28/02/2015

Colloque Démocratie radicale et utopie

Colloque Démocratie radicale et utopie

Lu sur L'archipel des devenirs :
"Démocratie radicale et utopie"
Colloque international - Université Paris Diderot. 15, 16 et 17 avril
Organisé par le LCSP (L’Archipel des devenirs – Centre de recherche sur les utopies) en collaboration avec l’Université York (Toronto, Canada), le Centre de Théorie Politique de l’ULB (Belgique) et l’Université du Québec à Montréal (Québec).

En associant la démocratie radicale à l’utopie, il ne s’agit pas de prouver que l’une contiendrait déjà l’autre dans son concept pour « découvrir » entre elles une heureuse continuité. Il s’agit plutôt d’explorer les intersections et les tensions qui traversent ces deux séries d’expérimentations, de pratiques et d’idées politiques et sociales. Toutes deux se démarquent clairement des logiques de paisible consensus, de bonne gouvernance et de juridisme autolégitimé qui prétendent épurer le champ social de ses conflits et de ses poches d’altérité.

Contre les diverses formes de domination, d’oppression et d’exploitation, utopie et démocratie radicale veillent à laisser apparaître et s’exprimer les populations déterritorialisées, minoritaires, marginalisées et alternatives – ces bandes parcourant d’autres contrées du possible. Toutes deux puisent ainsi leurs lieux et expériences propres aux marges du pouvoir, dans des communautés qui ne s’intègrent pas à la société normalisée ni ne se soumettent aux codifications hégémoniques, dans des univers de sens reconfigurant le pensable, le dicible et le faisable. Pour autant, leurs procédés, leurs espoirs et leurs paysages ne doivent pas dissimuler trop rapidement leurs différences.

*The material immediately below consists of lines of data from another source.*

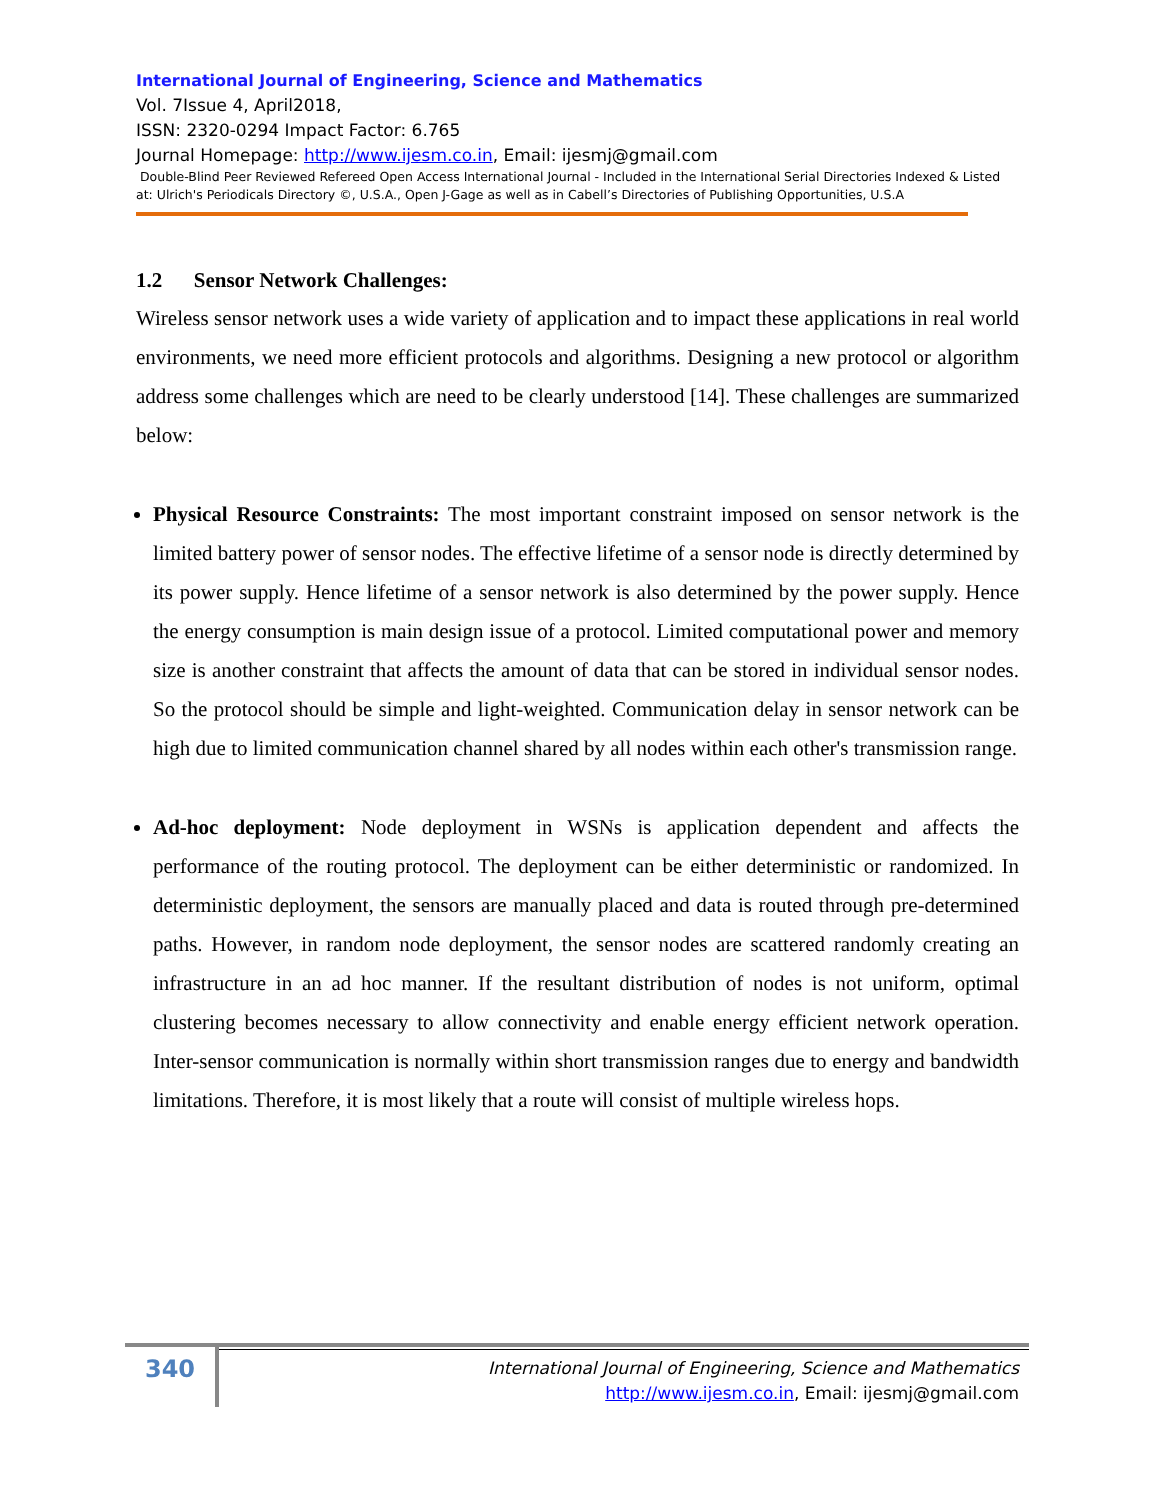International Journal of Engineering, Science and Mathematics
Vol. 7Issue 4, April2018,
ISSN: 2320-0294 Impact Factor: 6.765
Journal Homepage: http://www.ijesm.co.in, Email: ijesmj@gmail.com
Double-Blind Peer Reviewed Refereed Open Access International Journal - Included in the International Serial Directories Indexed & Listed at: Ulrich's Periodicals Directory ©, U.S.A., Open J-Gage as well as in Cabell’s Directories of Publishing Opportunities, U.S.A
1.2 Sensor Network Challenges:
Wireless sensor network uses a wide variety of application and to impact these applications in real world environments, we need more efficient protocols and algorithms. Designing a new protocol or algorithm address some challenges which are need to be clearly understood [14]. These challenges are summarized below:
Physical Resource Constraints: The most important constraint imposed on sensor network is the limited battery power of sensor nodes. The effective lifetime of a sensor node is directly determined by its power supply. Hence lifetime of a sensor network is also determined by the power supply. Hence the energy consumption is main design issue of a protocol. Limited computational power and memory size is another constraint that affects the amount of data that can be stored in individual sensor nodes. So the protocol should be simple and light-weighted. Communication delay in sensor network can be high due to limited communication channel shared by all nodes within each other's transmission range.
Ad-hoc deployment: Node deployment in WSNs is application dependent and affects the performance of the routing protocol. The deployment can be either deterministic or randomized. In deterministic deployment, the sensors are manually placed and data is routed through pre-determined paths. However, in random node deployment, the sensor nodes are scattered randomly creating an infrastructure in an ad hoc manner. If the resultant distribution of nodes is not uniform, optimal clustering becomes necessary to allow connectivity and enable energy efficient network operation. Inter-sensor communication is normally within short transmission ranges due to energy and bandwidth limitations. Therefore, it is most likely that a route will consist of multiple wireless hops.
340
International Journal of Engineering, Science and Mathematics
http://www.ijesm.co.in, Email: ijesmj@gmail.com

L’utopie et la démocratie radicale renvoient à deux formes différentes d’expérimentation des possibles, à deux « intuitions » distinctes quant à la question de savoir comment peupler un espace avec d’autres possibilités, comment reconfigurer l’ordre social et politique actuellement dominant, quitte à y introduire une dose salutaire de désordres (utopique et/ou démocratiques). Pour sa part, la démocratie radicale se donne pour visée l’extension et l’intensification du pouvoir du demos. Elle inaugure l’avènement d’un sujet et d’une politique liés à la figure d’un « n’importe qui », d’une égalité sans restriction préalable, d’un partage impropre, qui ne pourront être intégrés dans la stabilité supposée d’un ordre consensuel, et qui, en ouvrant l’espace public comme scène de conflit, porte en eux des ruptures tumultueuses, des vecteurs de déterritorialisation et des devenirs minoritaires.

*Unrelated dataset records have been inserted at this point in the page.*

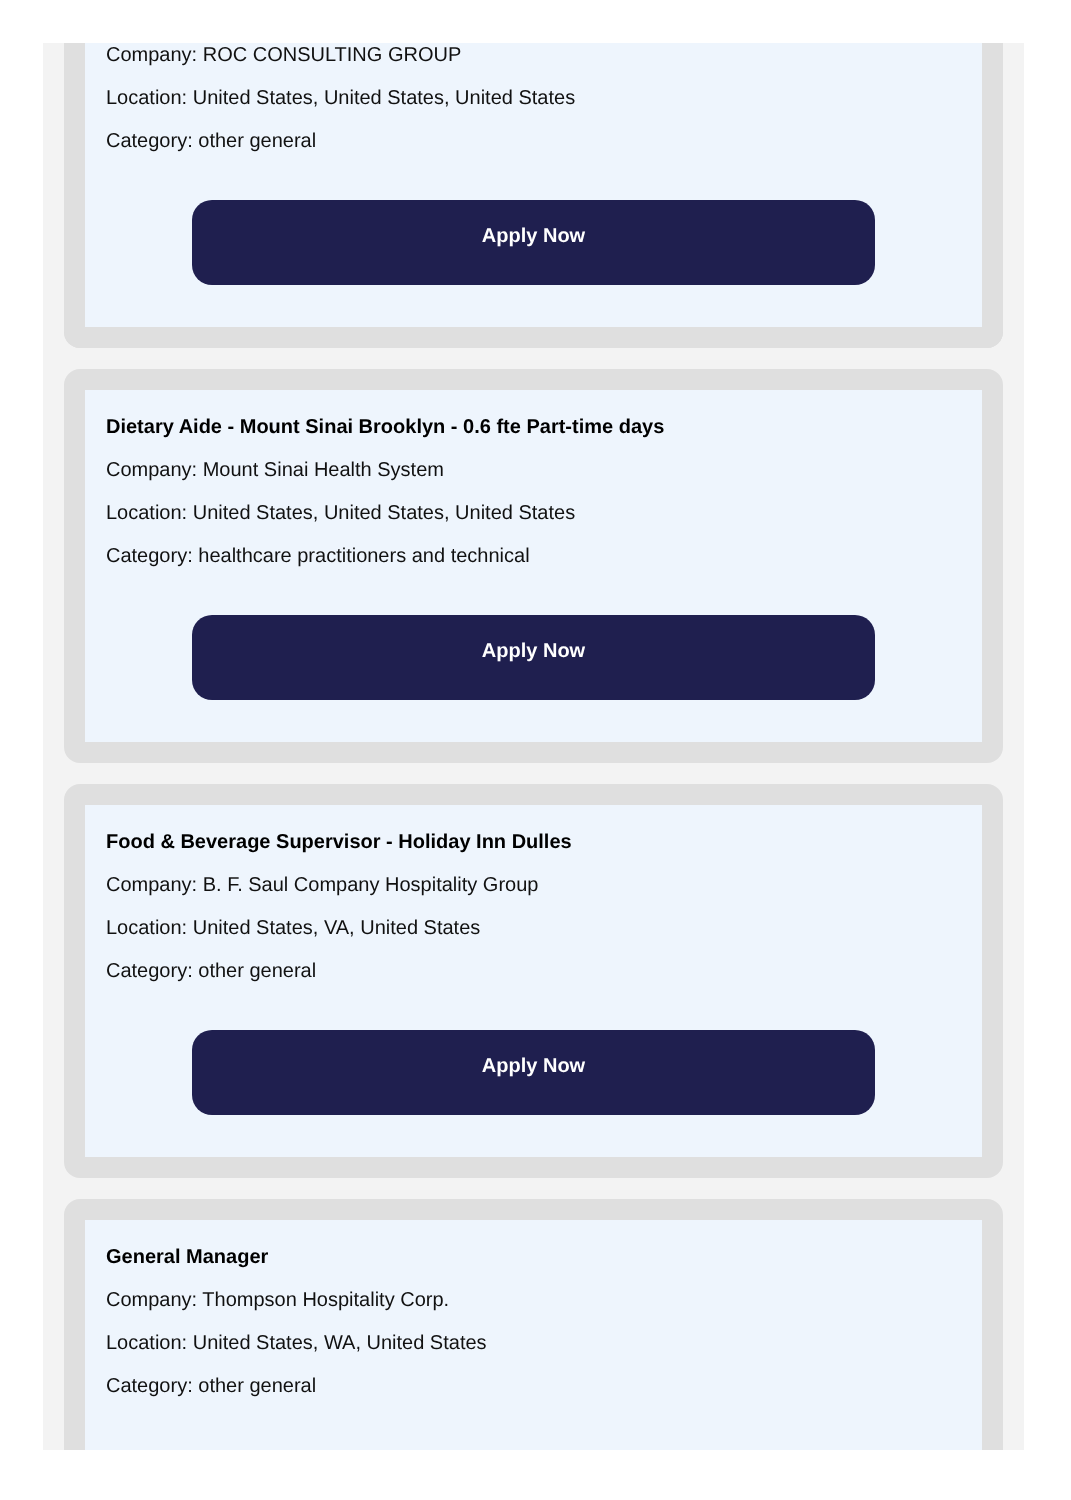Company: ROC CONSULTING GROUP
Location: United States, United States, United States
Category: other general
Apply Now
Dietary Aide - Mount Sinai Brooklyn - 0.6 fte Part-time days
Company: Mount Sinai Health System
Location: United States, United States, United States
Category: healthcare practitioners and technical
Apply Now
Food & Beverage Supervisor - Holiday Inn Dulles
Company: B. F. Saul Company Hospitality Group
Location: United States, VA, United States
Category: other general
Apply Now
General Manager
Company: Thompson Hospitality Corp.
Location: United States, WA, United States
Category: other general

D’un côté, comment penser l’irruption de ce sujet des « n’importe qui » ainsi que ses horizons stratégiques et ses formes d’organisation et d’action ? De l’autre, comment penser l’organisation politique d’une égalité sans qualification, ses possibilités d’institutionnalisation (tirage au sort, démocratie directe, jeux de contingence), et les problématiques liées au pouvoir du grand nombre ?

Si la démocratie radicale porte en germe une égalité politique liée à l’irruption du demos dans l’espace public ainsi que les formes possibles d’institutionnalisation d’une liberté insurgeante, l’utopie nous invite quant à elle à imaginer des agencements variés de communautés inédites. En étalant les possibles sur toutes les dimensions temporelles, ouvrant ainsi des poches d’expérimentation au cœur d’un ici et maintenant incapable de les accueillir dans ses calendriers, elle réinvente des pratiques sociales, des espaces architecturaux et technologiques, des rituels quotidiens, des formes de critique sociale, des procédures de décision, des sociabilités et des relations avec la nature.

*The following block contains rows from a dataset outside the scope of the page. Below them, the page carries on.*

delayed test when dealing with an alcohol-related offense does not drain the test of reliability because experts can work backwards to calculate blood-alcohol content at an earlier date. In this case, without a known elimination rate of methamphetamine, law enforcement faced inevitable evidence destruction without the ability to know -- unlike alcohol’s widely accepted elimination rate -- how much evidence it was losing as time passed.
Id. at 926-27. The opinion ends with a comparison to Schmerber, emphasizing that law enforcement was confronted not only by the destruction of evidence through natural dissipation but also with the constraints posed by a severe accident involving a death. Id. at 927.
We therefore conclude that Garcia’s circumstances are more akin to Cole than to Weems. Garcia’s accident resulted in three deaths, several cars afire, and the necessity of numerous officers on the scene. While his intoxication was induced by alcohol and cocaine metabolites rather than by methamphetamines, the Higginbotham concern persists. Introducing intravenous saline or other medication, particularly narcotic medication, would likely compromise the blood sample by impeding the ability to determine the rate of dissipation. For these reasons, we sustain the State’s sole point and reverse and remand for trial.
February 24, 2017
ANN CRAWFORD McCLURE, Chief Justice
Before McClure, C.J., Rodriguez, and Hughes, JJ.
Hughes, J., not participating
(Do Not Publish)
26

En ce sens, même le modèle le plus messianique des utopies se voit contraint de construire sa machine sociale sur terre et de la voir fragmentée, diffusée, critiquée et réinventée dans la démocratie qui s’établit inévitablement dans le partage social de ses modules et roues. Irréductibles à un quelconque « modèle » à imiter ou à un « idéal » à appliquer, les projets utopiques cherchent à créer des nouveaux assemblages territoriaux, de nouvelles sociétés et de nouveaux sujets politiques au cœur même d’un univers capitaliste qui tend à fermer et à surveiller les frontières du possible.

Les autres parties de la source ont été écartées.